D_BEREZENKO · ‎2012-05-08

The arthursc0's table not explains "how it works" it says "what will happen".

Shawn.lua.cw in his last post Jun 25, 2010 12:17 AM has two versions how NetApp FAS/V handle interconnect failure. They are still versions and not approved facts.

I want to know as Shawn - the NetApp FAS/V behavior in situation when interconnect falls and why it behaves so. It is important to know the concept "how it works", the logic of it's behavior not just "what will happen" in some situations.

And second important thing is: to receive confirmation of one of the versions.

aborzenkov · ‎2012-05-08

Both “versions” say exactly the same - when controller fails it cannot compete for mailbox access which is indication for partner to initiate takeover. Whether one individual calls it “stop writing” and another “relinquishes access” is matter of “language skills” ☺

When interconnect fails NetApp is using mailbox disks to verify that partner is still alive. If it is - nothing happens and both partners continue to run as before. If mailbox indicates that partner is not available - takeover is initiated. If this does not qualify as “NetApp behavior” - please explain what you want to know.

D_BEREZENKO · ‎2012-05-08

Where can I reed more about "mailbox disks"?

Thanks for the help.

aborzenkov · ‎2012-05-08

I am not sure, really … does search on support site show anything?

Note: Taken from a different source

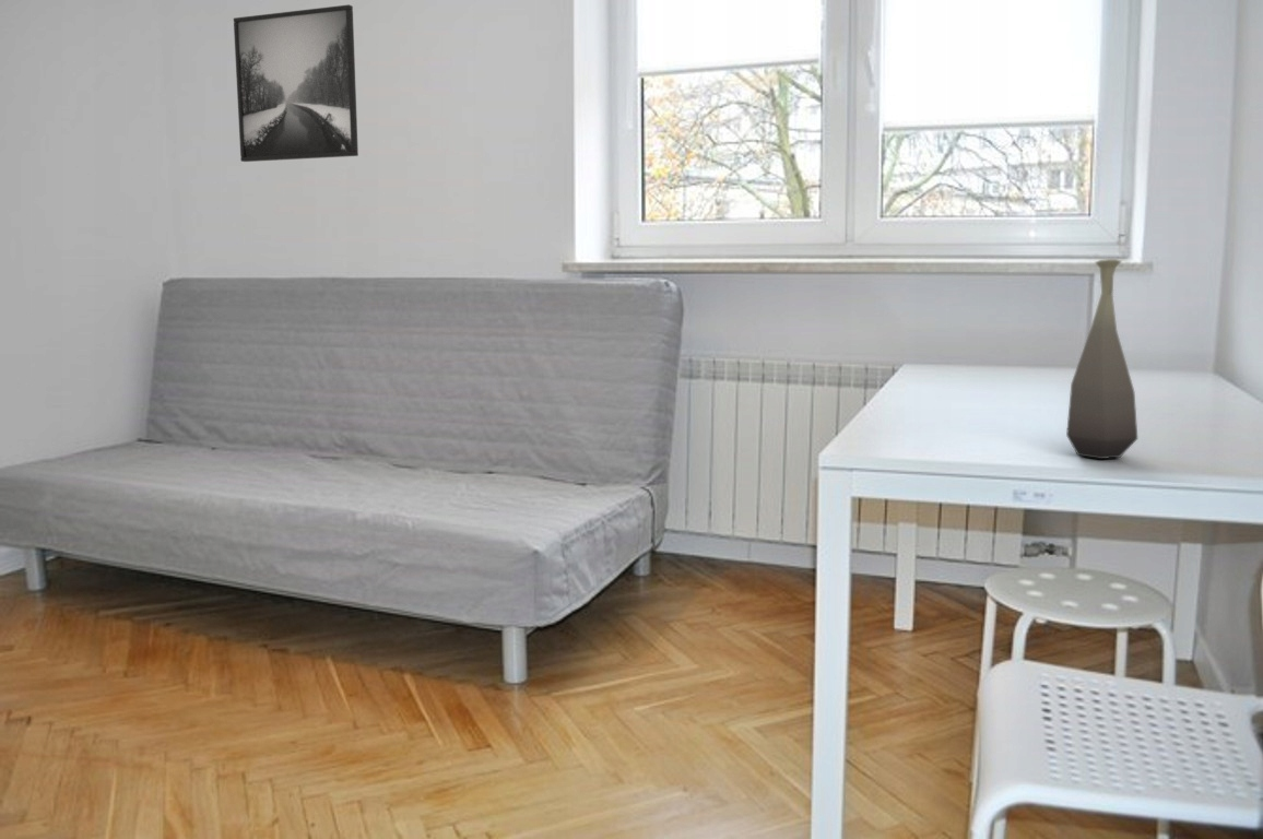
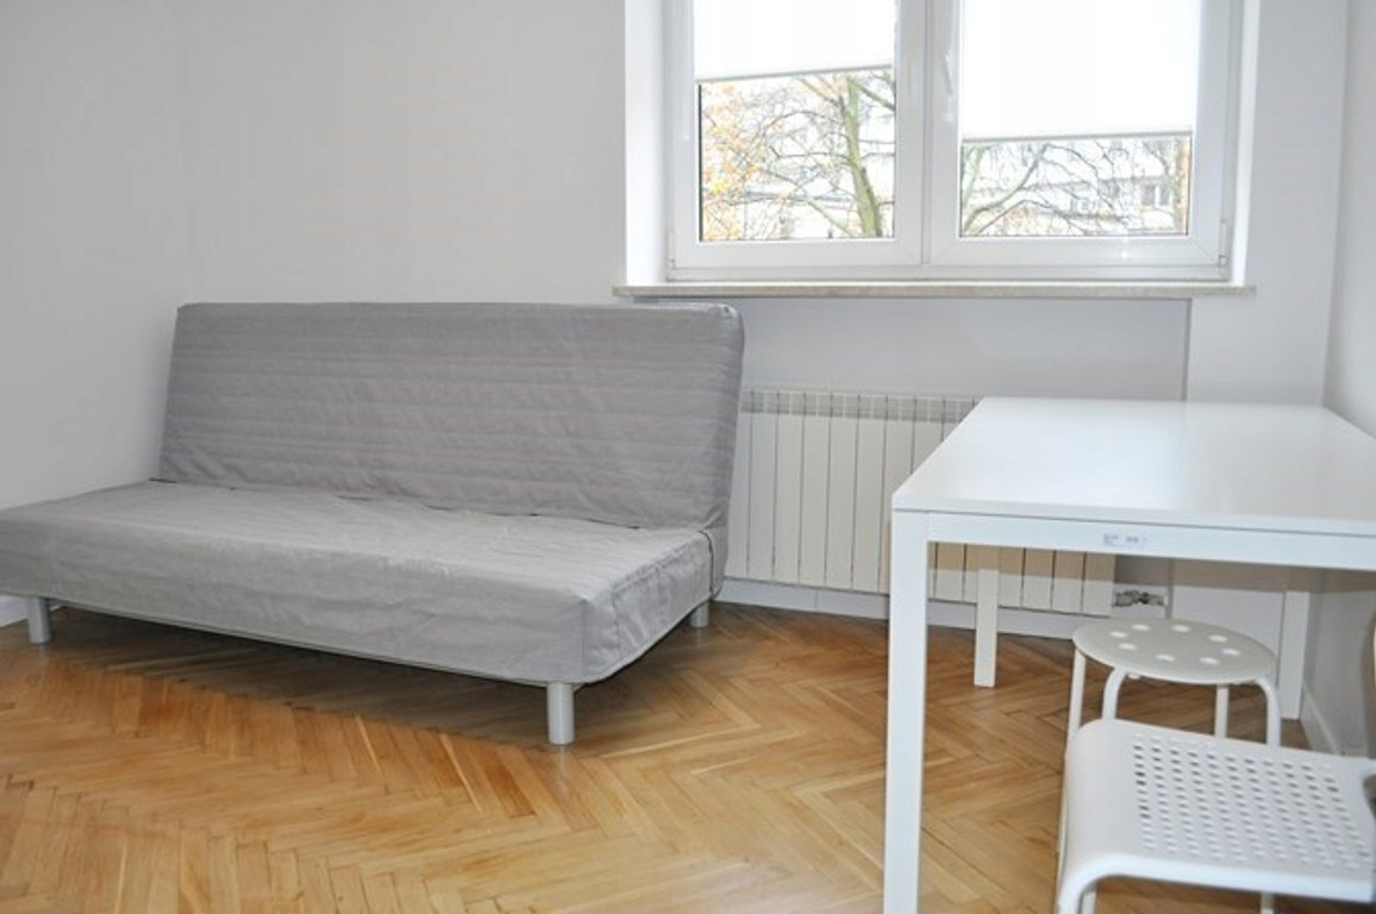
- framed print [233,3,359,163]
- bottle [1065,258,1138,460]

In normal case there is nothing user needs to configure or adjust. NetApp handles setup of those disks (including cases when mailbox disk becomes unavailable) fully automatically. In those rare cases when user needs to be aware (like head swap) necessary steps are documented.

Troubleshooting training may cover them in more details, but I have not attended it myself.

D_BEREZENKO · ‎2012-05-08

I find out a bit about mailbox disks here. And in Russian at blog.aboutnetapp.ru.

D_BEREZENKO · ‎2012-05-08

I have questions about NetApp with broken interconnect:

What will happen (interconnect is broken) when one of controller will die?

Are controllers checking periodically (or only once) for partner's disks availability?

If yes, then it will take over died partner's disks, but what will happen with data in NVRAM?

How dangerous such a situation is for data consistency at died partner's disks?

aborzenkov · ‎2012-05-08

If interconnect is broken because of controller failure, partner will take over.

If interconnect fails first and controller fails later, takeover does not happen, because NVRAM cannot be synchronized so there is no way for a partner to replay it.

As soon as interconnect fails you will see message “takeover disabled”.